Le grand avantage d’un indice c’est qu’il permet très facilement de comparer deux choses entre elles. L’Indice d’Impact Environnemental affiche l’empreinte carbone d’un produit par rapport à celle de ses concurrents directs. Ainsi, dans un cadre qui pourrait être régi par l’Association Française de Normalisation (AFNOR ) on comparerait deux lecteurs mp3 ou deux bouteilles de jus de fruit entre eux. D’une manière générale, si le produit affiche «1,0», alors il est aussi polluant que la moyenne des produits à usage similaire. Si le produit affiche une valeur supérieure à «1,0», il est plus polluant que la moyenne. Enfin, si elle est inférieure à «1,0», le produit est considéré comme plus durable sur le plan environnemental. Pour plus de clarté et dans le but de ne pas noyer le consommateur sous les chiffres, l’Indice d’Impact Environnemental n’est indiqué qu’à un chiffre après la virgule.
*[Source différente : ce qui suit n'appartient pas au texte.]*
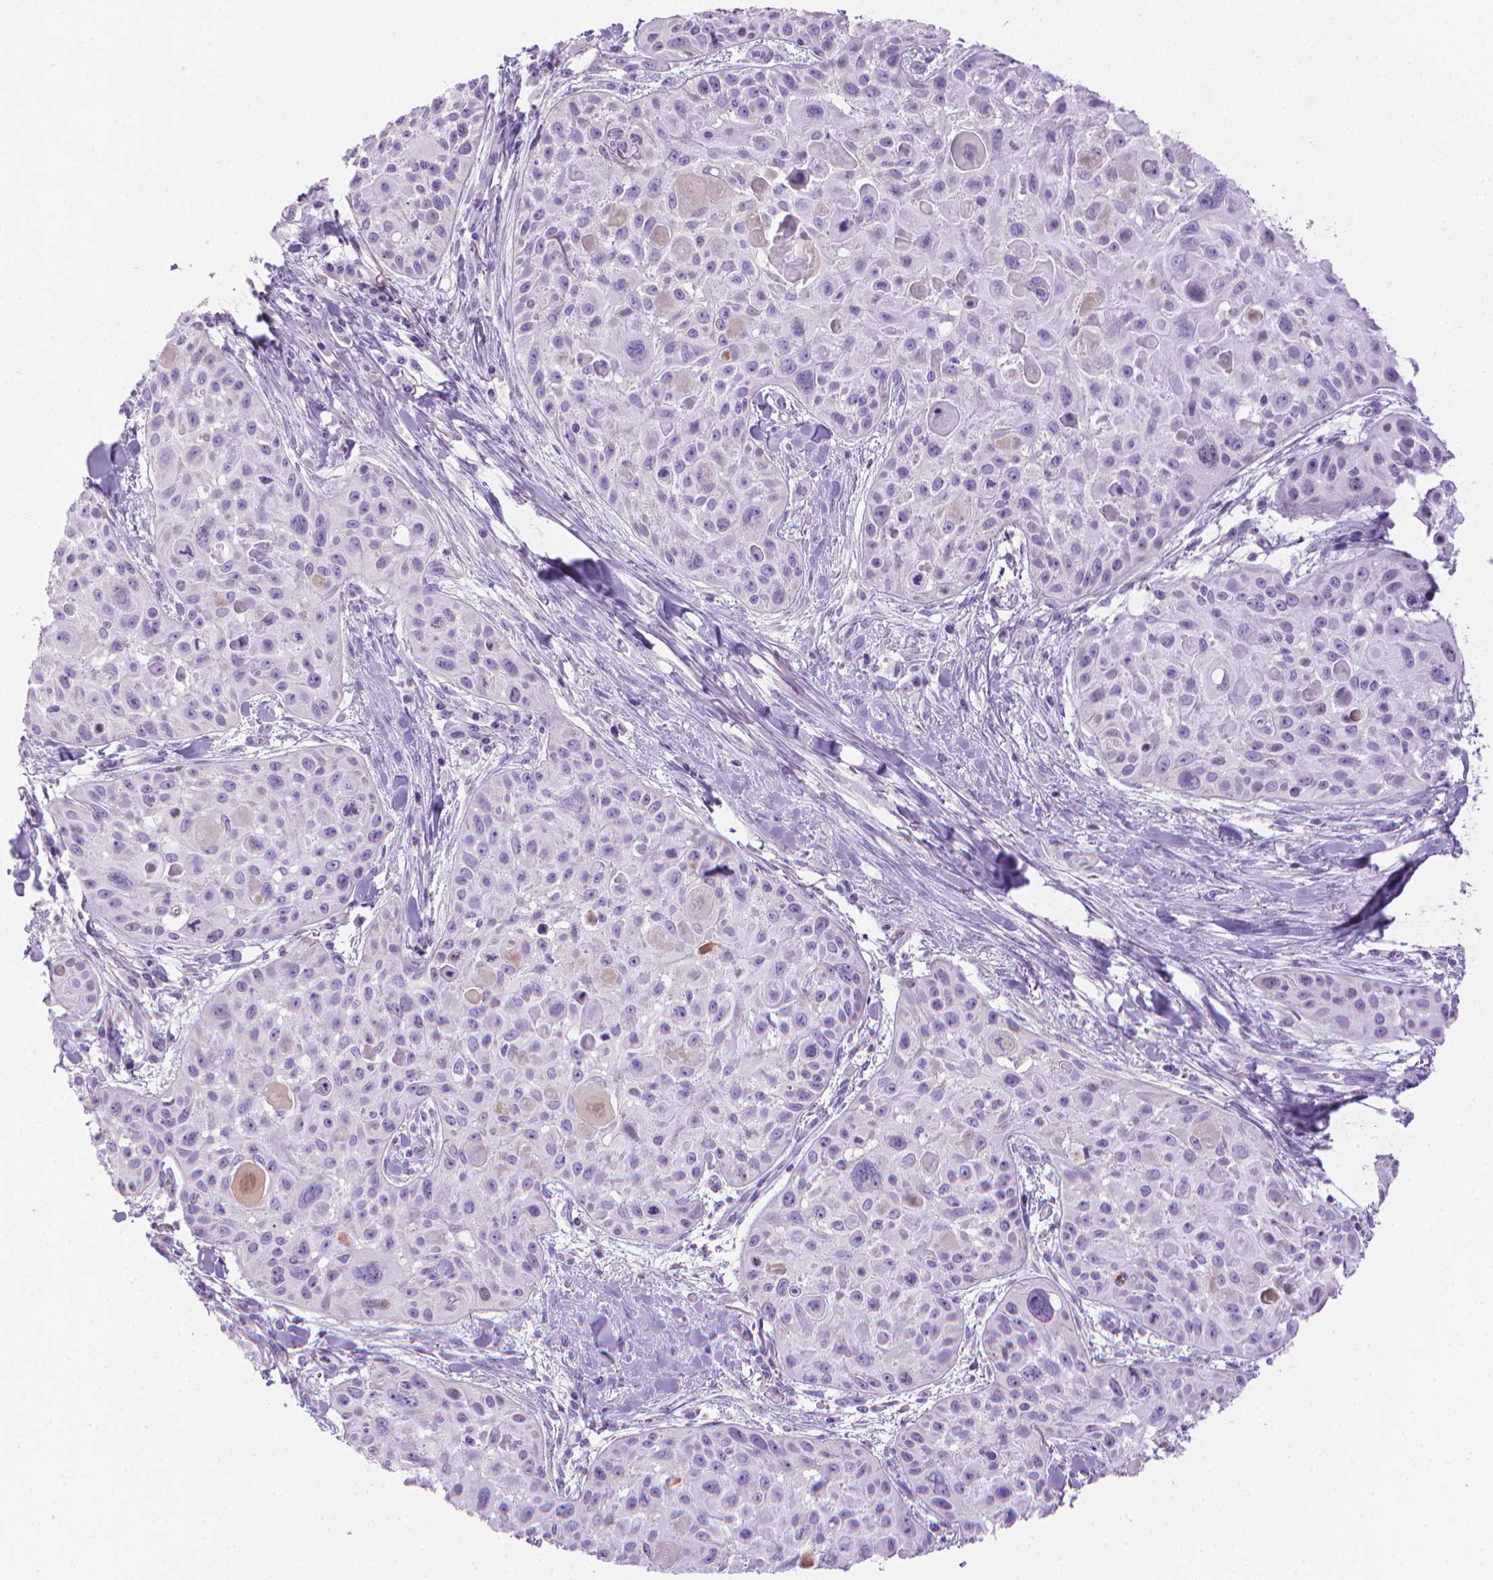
{"staining": {"intensity": "negative", "quantity": "none", "location": "none"}, "tissue": "skin cancer", "cell_type": "Tumor cells", "image_type": "cancer", "snomed": [{"axis": "morphology", "description": "Squamous cell carcinoma, NOS"}, {"axis": "topography", "description": "Skin"}, {"axis": "topography", "description": "Anal"}], "caption": "Photomicrograph shows no protein expression in tumor cells of skin cancer tissue. Brightfield microscopy of immunohistochemistry stained with DAB (3,3'-diaminobenzidine) (brown) and hematoxylin (blue), captured at high magnification.", "gene": "SPAG6", "patient": {"sex": "female", "age": 75}}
Grâce au code couleur simple et épuré rouge, orange ou vert, notre écolabel permet à la fois au consommateur de se repérer dans les rayons des grandes surfaces en même temps qu’il mesure la sensibilité environnementale via le calcul de l’élasticité verte.

L’utilité de l’ « élasticité verte » : un nouvel outil visant à objectiver le débat écologique et à y voir plus clair dans le marasme du développement durable

La première grande nouveauté de ce concept d’ « élasticité verte » et de cet écolabel, c’est la démarche. Oui, le consommateur est capable de décider dans quelle mesure il souhaite prendre en compte ou non les sujets sociétaux lorsqu’il achète quelque chose. Oui, une démarche quantitative permet de se démarquer du tabou sociétal et du politiquement correct qui règnent quand on aborde les problématiques de développement durable.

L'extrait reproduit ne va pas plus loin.